» Task statement
Render this sentence from the article on a new Dracula retelling in Spanish: "Over the past couple of decades, Count Dracula has lost some of his power."

» Text block
--- --- ---
Over the past couple of decades, Count Dracula has lost some of his power. Between 300 rip-off with the PG-13 rating and the animated kids’ movies starring Adam Sandler, the lord of all vampires has become kind of silly. While the BBC/Netflix retelling of the Count’s story that was released last year did Bram Stoker’s original tale of terror justice in many ways, its glibness and goofy, Shyamalayan twist at the end made it hard to take seriously. Compared to newer terrors like Pennywise and the Untethered, Dracula just doesn’t seem that terrifying anymore.
That’s where Ricardo Delgado comes in. The veteran Hollywood concept artist and acclaimed creator of the comic series Age of Reptiles has now written and illustrated a fresh retelling of Stoker’s classic novel, titled Dracula of Transylvania. The story not only expands the demonic world of the vampire overlord, but also seeks to bring a sense of blasphemy, disgust, and pure horror back to the original gothic tale. Funded via Kickstarter, the project has already more than doubled its initial monetary goal, displaying just how much fans are ready for Count Dracula to reclaim his throne at the head of night’s armies.
--- --- ---
» Supplied data
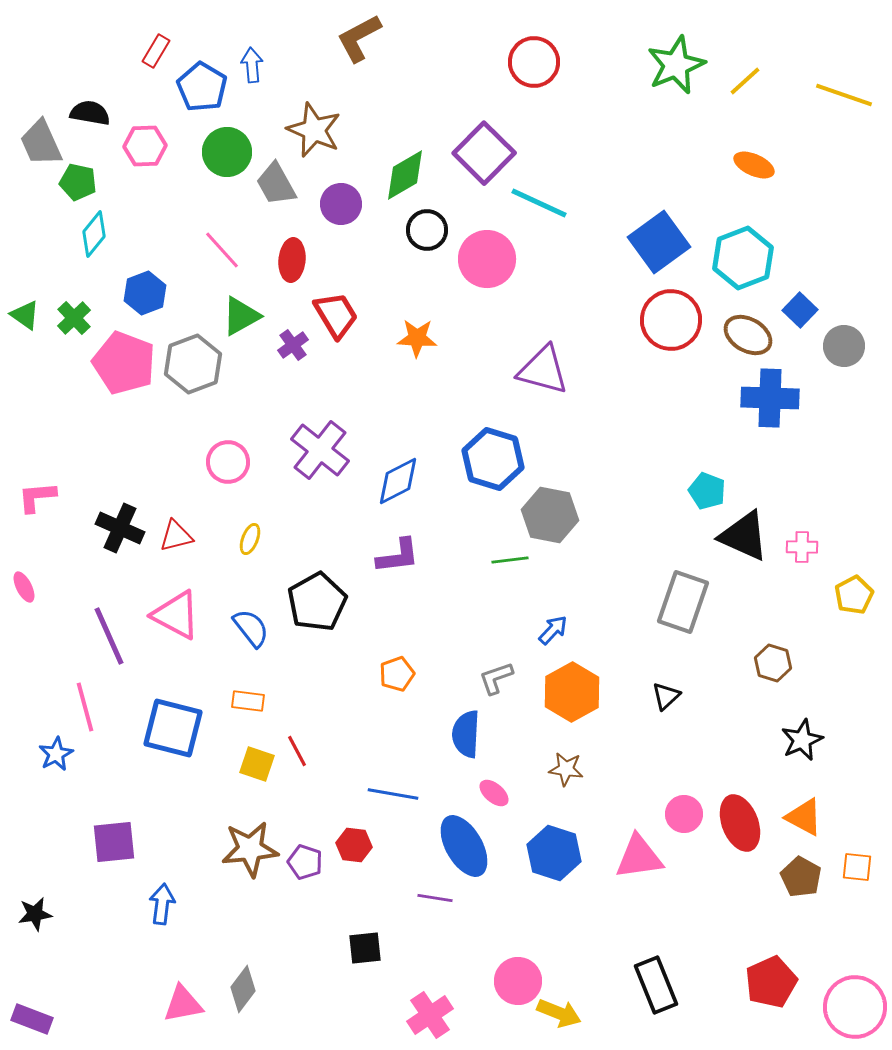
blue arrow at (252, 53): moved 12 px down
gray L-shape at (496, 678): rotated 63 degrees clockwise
--- --- ---
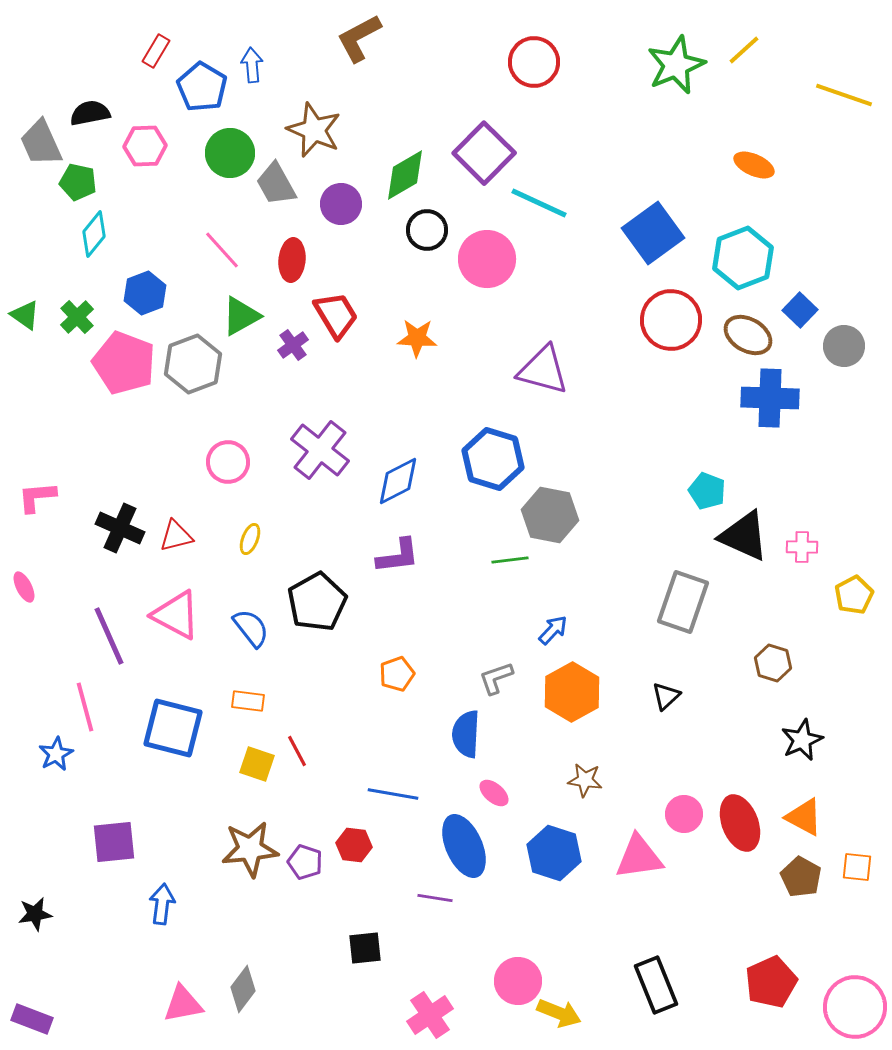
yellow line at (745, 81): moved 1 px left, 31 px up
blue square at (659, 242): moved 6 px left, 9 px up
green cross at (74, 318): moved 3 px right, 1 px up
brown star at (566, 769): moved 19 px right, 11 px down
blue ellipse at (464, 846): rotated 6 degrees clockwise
--- --- ---
» Result for this task
En las últimas dos décadas, el conde Drácula ha perdido parte de su poder.